4 I.2. Perumusan Masalah Rumusan masalah pada penelitian ini adalah sebagai berikut: 1. Berapa nilai perbandingan molar metanol terhadap minyak yang diperlukan agar proses transesterifikasi menghasilkan biodiesel dengan yield tinggi dan kadar FFA rendah? 2. Berapa nilai konsentrasi katalis yang diperlukan agar proses transesterifikasi menghasilkan biodiesel dengan yield tinggi dan kadar FFA rendah? 3. Berapa suhu reaksi yang diperlukan agar proses transesterifikasi menghasilkan biodiesel dengan yield tinggi dan kadar FFA rendah? 4. Berapa waktu reaksi yang diperlukan agar proses transesterifikasi menghasilkan biodiesel dengan yield tinggi dan kadar FFA rendah? Agar objek pengamatan tidak meluas, penelitian ini dibatasi oleh beberapa hal berikut: 1. Konversi minyak nyamplung menjadi biodiesel dilakukan dengan sistem batch. 2. Konversi minyak nyamplung menjadi biodiesel dilakukan pada skala laboratorium. 3. Kajian terhadap aspek ekonomi dan safety tidak dilakukan. I.3. Tujuan Penelitian Tujuan dari penelitian ini adalah untuk: 1. Melakukan konversi minyak nyamplung menjadi biodiesel melalui reaksi dua tahap. Tahap pertama adalah proses esterifikasi dengan katalis asam klorida (HCl). Tahap kedua adalah proses transesterifikasi dengan katalis natrium hidroksida (NaOH).

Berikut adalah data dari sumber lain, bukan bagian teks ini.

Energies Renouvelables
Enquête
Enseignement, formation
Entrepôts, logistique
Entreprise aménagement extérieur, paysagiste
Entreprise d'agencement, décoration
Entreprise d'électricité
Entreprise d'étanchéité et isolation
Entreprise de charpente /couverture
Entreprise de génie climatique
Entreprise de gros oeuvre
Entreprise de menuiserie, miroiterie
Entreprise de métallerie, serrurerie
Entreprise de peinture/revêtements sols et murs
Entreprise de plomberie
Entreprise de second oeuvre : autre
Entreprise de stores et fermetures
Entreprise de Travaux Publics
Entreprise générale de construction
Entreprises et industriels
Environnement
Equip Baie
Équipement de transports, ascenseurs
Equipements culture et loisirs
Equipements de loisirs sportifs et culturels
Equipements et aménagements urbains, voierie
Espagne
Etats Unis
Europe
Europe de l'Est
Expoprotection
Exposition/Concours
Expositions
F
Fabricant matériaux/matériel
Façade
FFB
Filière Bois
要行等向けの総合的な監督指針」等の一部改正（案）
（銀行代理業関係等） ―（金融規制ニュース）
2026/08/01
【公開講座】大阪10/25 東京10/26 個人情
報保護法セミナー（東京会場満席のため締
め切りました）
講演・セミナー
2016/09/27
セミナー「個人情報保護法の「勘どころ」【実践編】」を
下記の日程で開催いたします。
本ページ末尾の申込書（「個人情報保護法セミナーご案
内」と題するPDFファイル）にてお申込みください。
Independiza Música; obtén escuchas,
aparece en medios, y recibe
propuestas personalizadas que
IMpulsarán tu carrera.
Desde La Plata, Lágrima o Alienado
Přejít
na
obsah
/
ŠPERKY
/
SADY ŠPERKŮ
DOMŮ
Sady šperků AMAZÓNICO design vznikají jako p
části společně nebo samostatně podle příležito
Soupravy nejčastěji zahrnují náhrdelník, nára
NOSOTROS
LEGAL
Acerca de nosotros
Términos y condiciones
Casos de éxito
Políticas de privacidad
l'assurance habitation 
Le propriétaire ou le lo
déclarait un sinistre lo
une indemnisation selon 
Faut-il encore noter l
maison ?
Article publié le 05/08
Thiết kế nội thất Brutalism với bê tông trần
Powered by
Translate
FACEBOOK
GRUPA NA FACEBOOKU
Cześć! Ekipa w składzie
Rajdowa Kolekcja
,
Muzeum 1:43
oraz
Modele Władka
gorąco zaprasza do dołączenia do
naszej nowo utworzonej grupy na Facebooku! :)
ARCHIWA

5 2. Mendapatkan kondisi optimum pada proses transesterifikasi dengan cara memvariasikan beberapa variabel, yaitu perbandingan molar metanol terhadap minyak, konsentrasi katalis, suhu reaksi, dan waktu reaksi. Kondisi optimum yang dimaksud adalah kondisi saat proses transesterifikasi menghasilkan biodiesel dengan yield tinggi dan kadar FFA rendah. I.4. Manfaat Penelitian Manfaat dari penelitian ini adalah sebagai berikut: 1. Membuka pengetahuan baru mengenai kondisi optimum pada proses konversi minyak nyamplung menjadi biodiesel melalui reaksi dua tahap dengan katalis HCl dan NaOH. 2. Menjadi referensi bagi para peneliti di bidang akademik dan bagi para pelaku usaha di bidang industri biodiesel. 3. Menjadi sarana penulis dalam mengaplikasikan ilmu yang didapatkan di bangku kuliah.